Er führt aus, dass mit einem «Power to Gas»-Kraftwerk, welches die Regionalwerke noch bauen wollen, aus dem überschüssigen Strom Wasserstoff gewonnen werden kann. Dieser Wasserstoff kann durch Methanisierung ins Gasnetz eingespeist und saisonal gespeichert werden. Das im Sommer gespeicherte solare Methan-Gas kann so in den Wintermonaten mittels CO2-neutraler Gas-Kombi-Kraftwerke in Wärme und Strom umgewandelt werden. Der Neubau selbst wird an den Rücklauf des Fernwärme-Netzes der Region Siggenthal-Baden Nord («Sibano») angeschlossen, welches unter anderem die Abwärme der Kehrichtverbrennungsanlage in Turgi nutzt.
Regionalität spielt neben der Energieversorgung auch beim Bau des Wohnhauses selbst eine Rolle: Die Materialien sollen so gut es geht aus der Region kommen. Für die Klimaneutralität ist allerdings wichtiger, welche Materialien verbaut werden, als woher sie kommen. «Im Grunde entsteht ein Holzhaus. Im Gegensatz zum Beton stösst Holz kein CO2 aus, sondern speichert es. Das ist natürlich gut für die Netto-null-Bilanz», erklärt Stefan Oeschger. Entgegen der landläufigen Meinung stellen Holzhäuser Architekten auch nicht vor Brandschutz-Probleme.

__Angezeigte Daten__
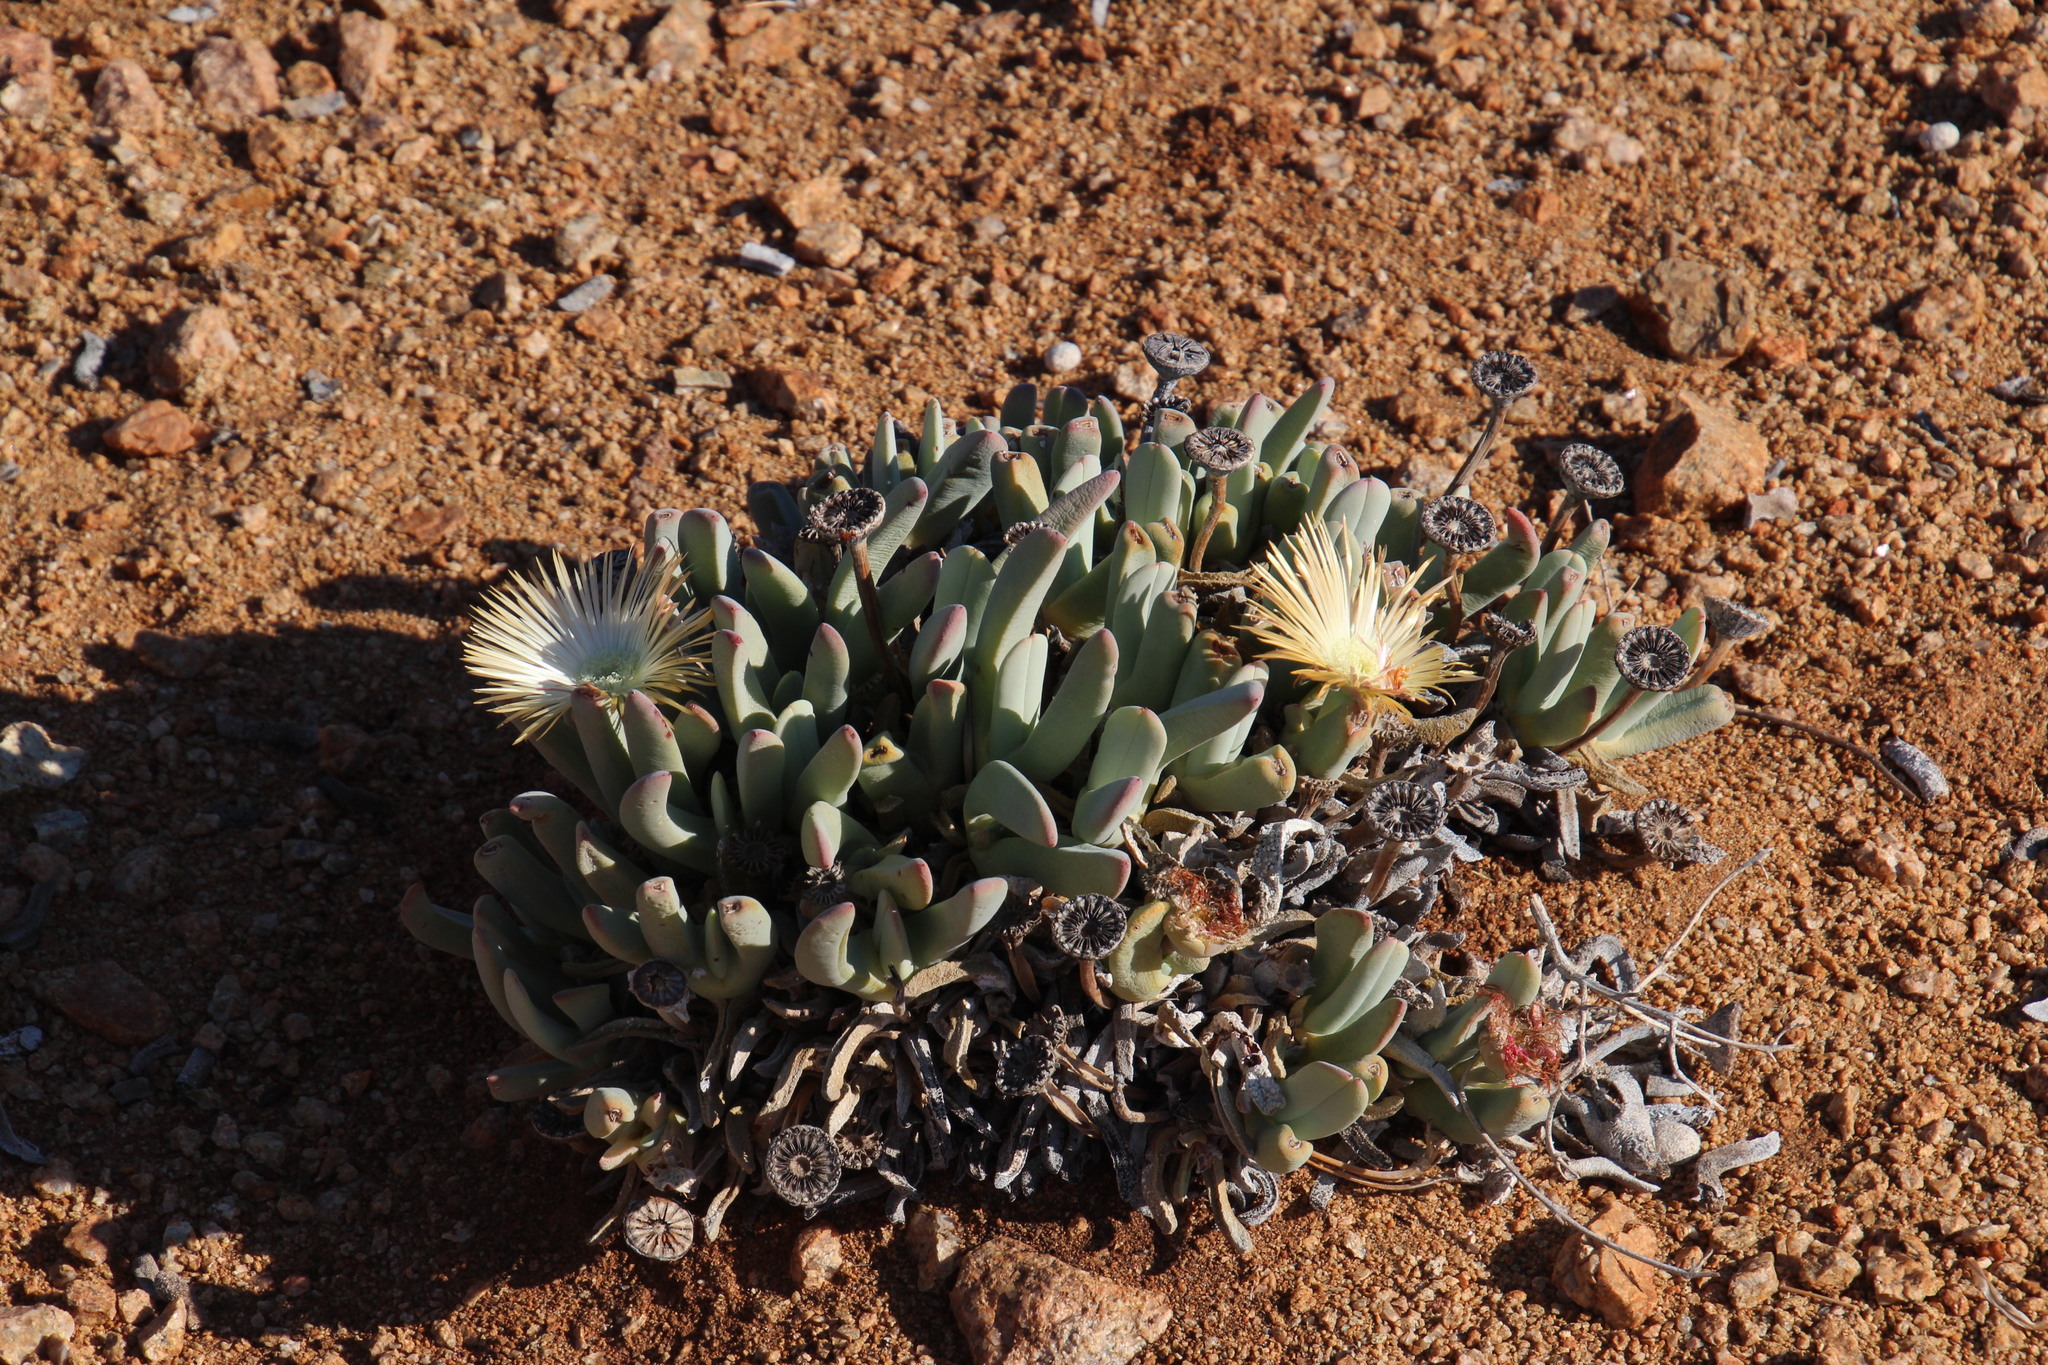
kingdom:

...

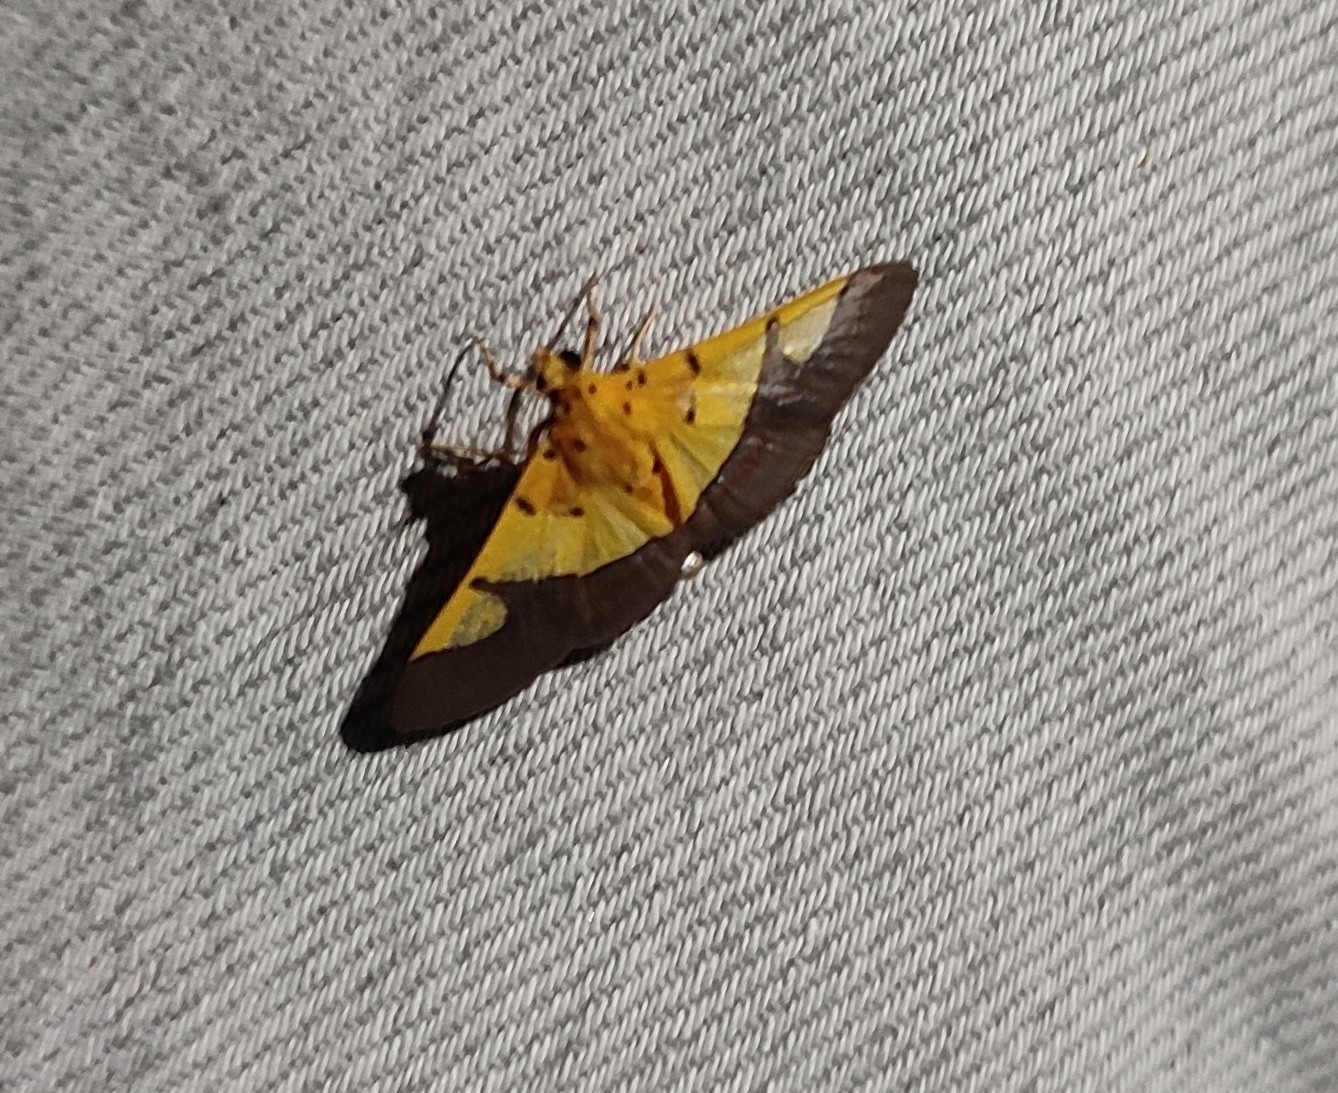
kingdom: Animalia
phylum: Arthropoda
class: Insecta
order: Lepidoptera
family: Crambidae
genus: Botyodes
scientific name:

__Zu erledigen__
1. Gib den Text über den klimaneutralen Neubau noch einmal wieder und ersetze dabei „Gasnetz“ durch „Erdgasnetz“. Beginne bei der Stelle mit „Er führt aus, dass“ und höre nach „in Turgi nutzt.“ auf.
2. Führe den Text über den klimaneutralen Neubau nach seinem letzten Satz weiter.

__Schriftliche Antworten__
1.
Er führt aus, dass mit einem «Power to Gas»-Kraftwerk, welches die Regionalwerke noch bauen wollen, aus dem überschüssigen Strom Wasserstoff gewonnen werden kann. Dieser Wasserstoff kann durch Methanisierung ins Erdgasnetz eingespeist und saisonal gespeichert werden. Das im Sommer gespeicherte solare Methan-Gas kann so in den Wintermonaten mittels CO2-neutraler Gas-Kombi-Kraftwerke in Wärme und Strom umgewandelt werden. Der Neubau selbst wird an den Rücklauf des Fernwärme-Netzes der Region Siggenthal-Baden Nord («Sibano») angeschlossen, welches unter anderem die Abwärme der Kehrichtverbrennungsanlage in Turgi nutzt.

2.
Aktuell befindet sich das Projekt im Gestaltungsplanverfahren, welcher unter anderem die Erarbeitung eines Mobilitätskonzepts vorsieht. Dabei befinde man sich laut Oeschger im engen Austausch mit der Gemeinde Obersiggenthal und den Anwohnern. Der öffentliche Nahverkehr ist bereits gut erschlossen: Die beiden Bushaltestellen «Boldi» und «Limmatsteg» sind in je fünf Minuten zu erreichen. Und wer dann zehn Minuten nach Baden gefahren ist, dem steht vom Bahnhof aus sowieso die ganze Welt offen. Aber: Ganz ohne Individualverkehr, also Privatautos, ist Wohnen heute noch nicht möglich. In einer Tiefgarage und vor dem Gebäude sollen rund 30 Parkplätze entstehen. Zusätzlich werden die RWB zwei Elektroautos samt Ladestationen für Carsharing anbieten.
Es ist eine speziellere Wohnform für Menschen, welche sich für alternatives Wohnen interessieren.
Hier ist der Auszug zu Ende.